For partners, Panjwani said the new technology will fit into the existing WatchGuard partner program, with strong margins and tying into the other services offered on top of the company's security platform. He said it presents an opportunity for partners to layer additional subscriptions on top of existing customer implementations.
"This will be yet another service they can layer on," Panjwani said. "It allows them to have yet another engagement or discussion point to offer additional services top of that. It is a good opportunity for the future."
Panjwani said nearly all Datablink employees will be joining the WatchGuard team, starting today. He said that includes 70 employees, who mainly work in engineering and manufacturing.

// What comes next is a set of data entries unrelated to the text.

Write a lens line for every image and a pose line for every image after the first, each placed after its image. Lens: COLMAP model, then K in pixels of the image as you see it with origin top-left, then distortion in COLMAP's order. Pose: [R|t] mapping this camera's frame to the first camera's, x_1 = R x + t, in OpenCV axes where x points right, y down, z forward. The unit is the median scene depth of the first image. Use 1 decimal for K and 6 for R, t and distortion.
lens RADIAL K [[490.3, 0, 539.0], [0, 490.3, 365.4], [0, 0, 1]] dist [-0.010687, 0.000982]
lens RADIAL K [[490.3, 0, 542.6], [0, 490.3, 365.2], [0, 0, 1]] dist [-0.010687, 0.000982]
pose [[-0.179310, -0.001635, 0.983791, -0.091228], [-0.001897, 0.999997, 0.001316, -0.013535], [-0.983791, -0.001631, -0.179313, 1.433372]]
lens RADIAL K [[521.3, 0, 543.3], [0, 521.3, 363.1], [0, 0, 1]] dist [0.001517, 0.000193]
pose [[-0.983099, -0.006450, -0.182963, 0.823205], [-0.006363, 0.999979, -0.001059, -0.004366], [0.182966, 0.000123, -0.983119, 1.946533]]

The acquisition comes shortly after Panjwani said in an interview with CRN that WatchGuard would expand its portfolio through investments and acquisitions. Panjwani said at the time that WatchGuard would look for offerings that bring enterprise security to SMB customers and are also channel-ready or could be made channel-ready. He then noted the following technology areas the company would look at include CASB, access control including single sign-on and two-factor authentication, and additional layers of defense for the company's web application firewall.

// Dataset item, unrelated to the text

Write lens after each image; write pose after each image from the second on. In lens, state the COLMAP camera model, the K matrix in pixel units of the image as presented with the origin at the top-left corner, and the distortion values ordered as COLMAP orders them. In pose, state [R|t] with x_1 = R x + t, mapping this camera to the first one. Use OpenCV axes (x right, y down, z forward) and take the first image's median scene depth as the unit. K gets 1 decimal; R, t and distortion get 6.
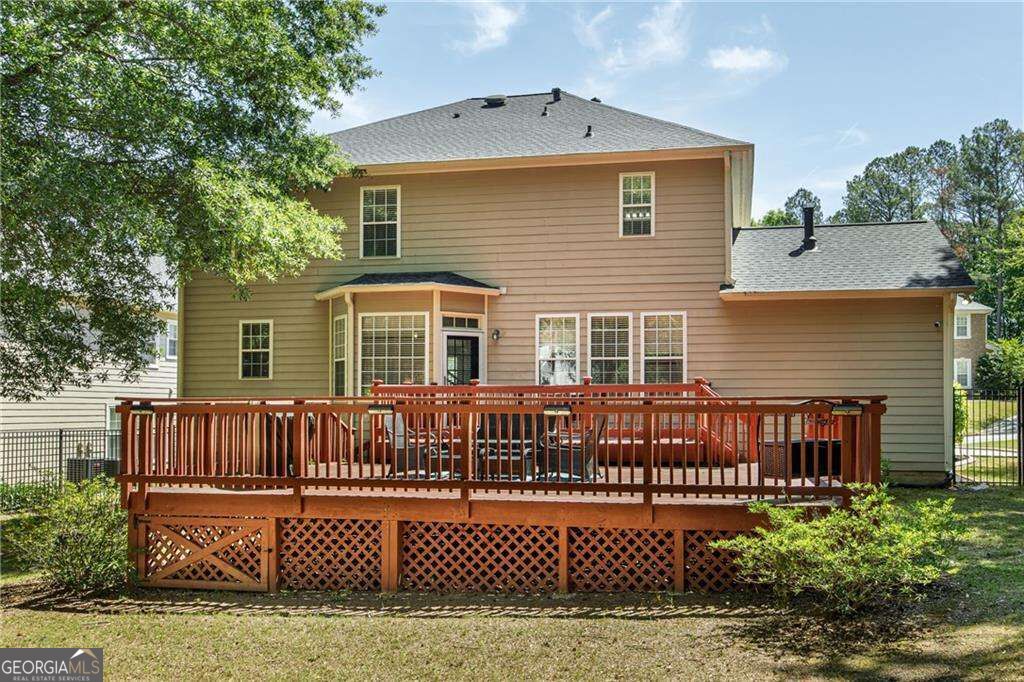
lens RADIAL K [[847.5, 0, 514.6], [0, 847.5, 341.0], [0, 0, 1]] dist [-0.002028, 0.008418]
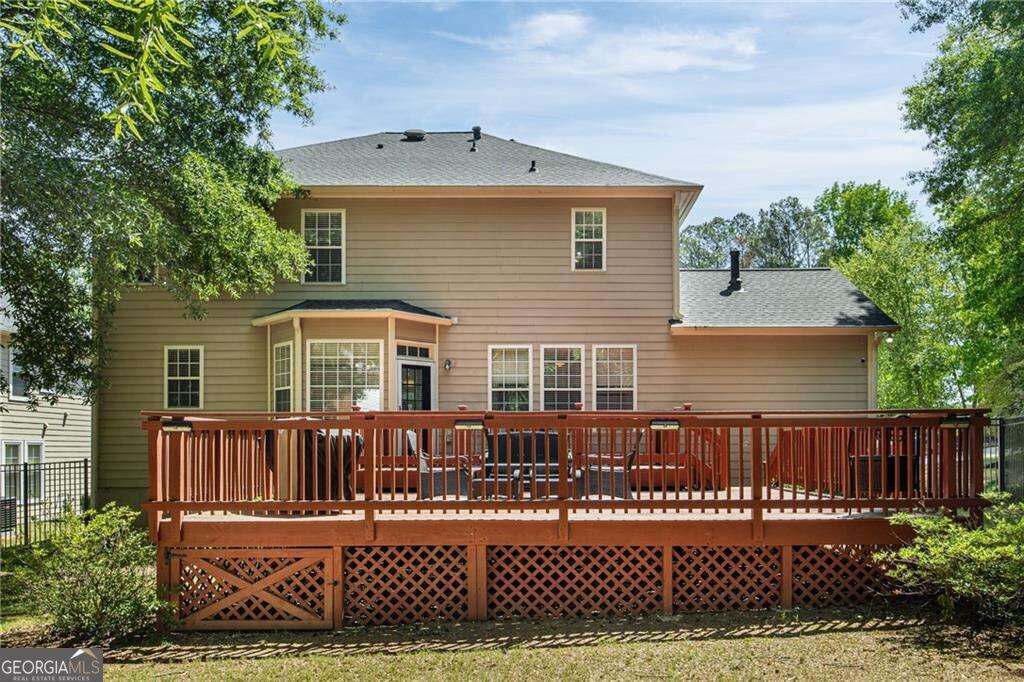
lens RADIAL K [[795.4, 0, 502.1], [0, 795.4, 405.6], [0, 0, 1]] dist [0.001827, -0.005700]
pose [[0.981100, 0.006880, 0.193377, -0.147610], [-0.011203, 0.999711, 0.021270, 0.021236], [-0.193175, -0.023034, 0.980894, 0.077395]]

Acquisitions have already been part of the WatchGuard portfolio expansion strategy. Last year the company acquired HawkEye G from Hexis Cyber Solutions to add new threat detection and response capabilities to its platform.
Kevin Willette, partner, president and CEO of Verus, a Coon Rapids, Minn.-based WatchGuard Platinum partner, praised WatchGuard's strategy to expand its portfolio both organically and through acquisition. He said Panjwani, in particular, has played a critical role in driving that strategy for the company since he came on board a little more than two years ago.
Willette said it is particularly beneficial to have WatchGuard bundle different security components into their appliances and add cloud-based offerings. WatchGuard plans to do both of those things with the Datablink acquisition.
"They really take all these enterprise-specific applications that most midmarket companies don't normally have the ability to purchase," Willette said.